Resolução n.º 5658

CONSULTA. APRECIAÇÃO DA POSSIBILIDADE DE FRENTE ÚNICA NA CONSULTA PLEBISCITÁRIA À POPULAÇÃO DE ITAITUBA. CASO CONCRETO. PROCESSO ELEITORAL EM CURSO. AUSÊNCIA DE PRESSUPOSTOS. NÃO CONHECIMENTO.

1. Conforme estabelece o art. 172 do Regimento Interno do TRE-PA, "O Tribunal responderá às consultas sobre matéria eleitoral formuladas em tese, por autoridade pública ou partido político, sendo vedada a sua apreciação durante o processo eleitoral" (grifei). Os mesmos requisitos de admissibilidade para o conhecimento da consulta estão previstos no inciso VIII do art. 30 do Código Eleitoral.

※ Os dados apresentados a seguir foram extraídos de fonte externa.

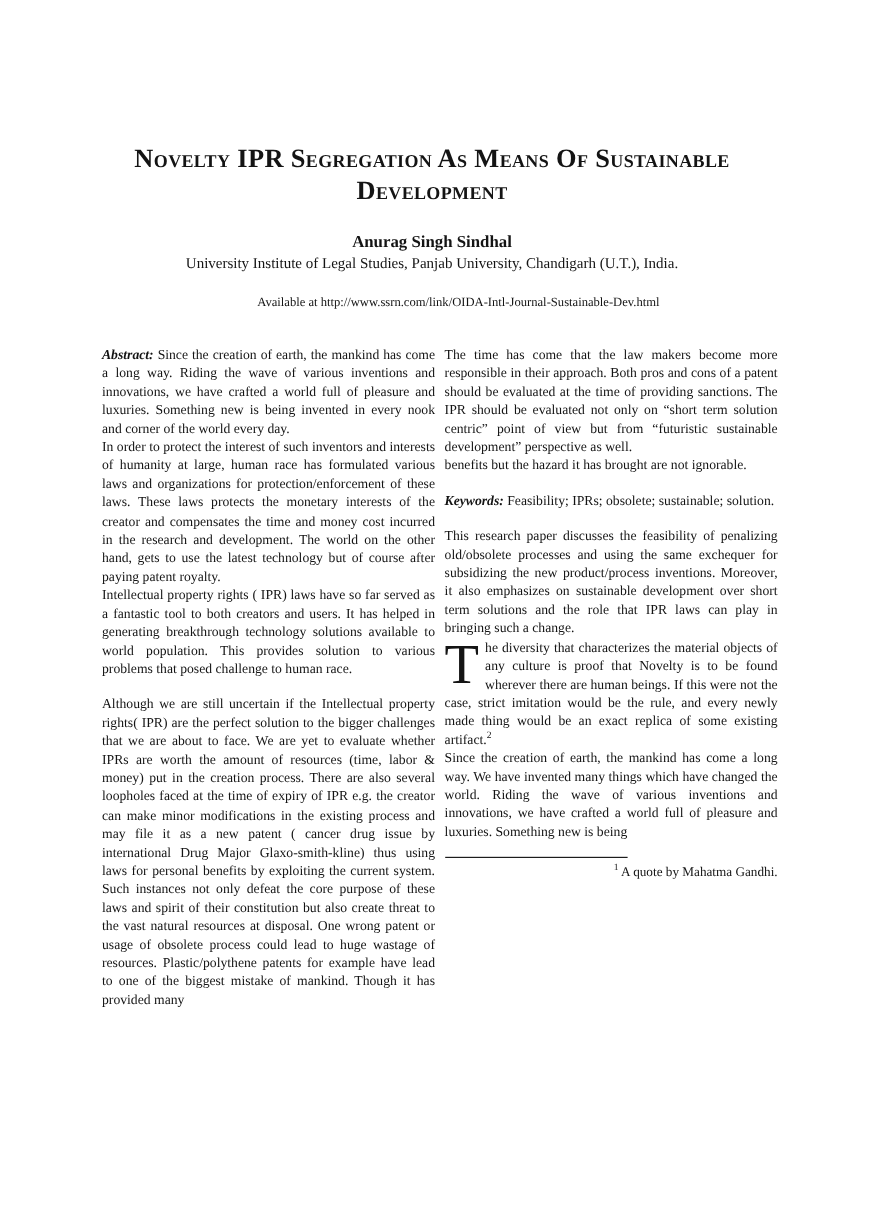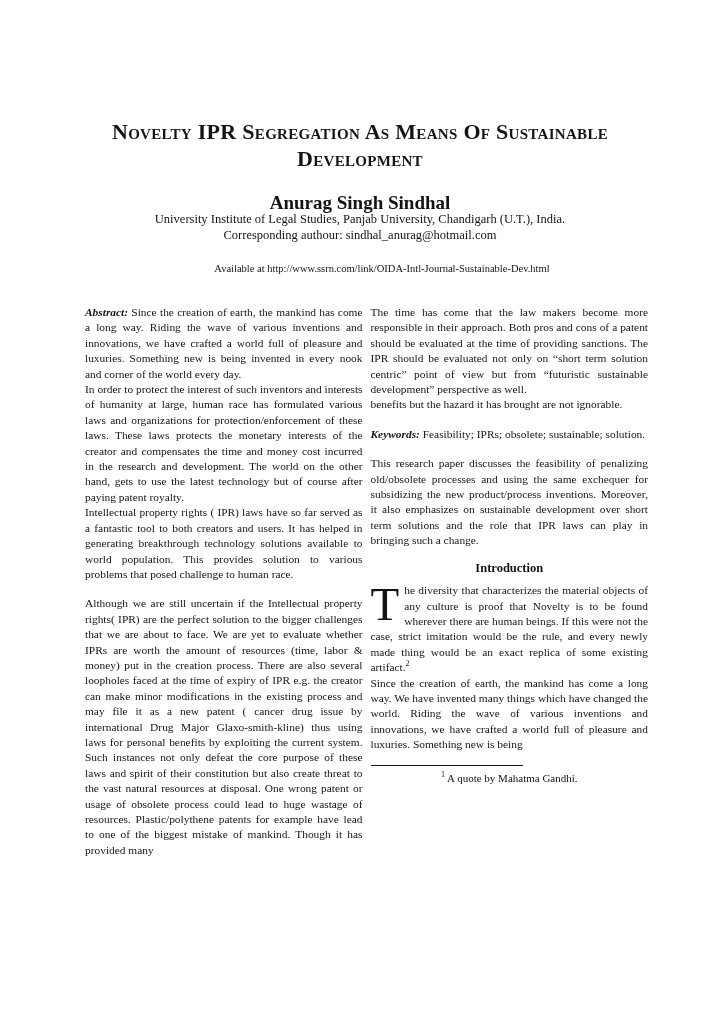"Anurag Singh Sindhal" .author { font-size: 19px -> 14px }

2. A exigência da formulação "em tese" para consultas apresentadas à Justiça Eleitoral decorre da impossibilidade dos questionamentos referirem-se a situações concretas, o que poderia redundar em antecipação de entendimento sobre questão que venha a ser apreciada posteriormente pelas Cortes Eleitorais.

3. Ademais, ressalta-se que o processo de consulta tem caráter excepcional, tendo em vista que não compete ao Poder Judiciário emitir pareceres prévios a determinado fato, mas sim decidir sobre questões já ocorridas ou em curso, que sejam submetidas a sua apreciação.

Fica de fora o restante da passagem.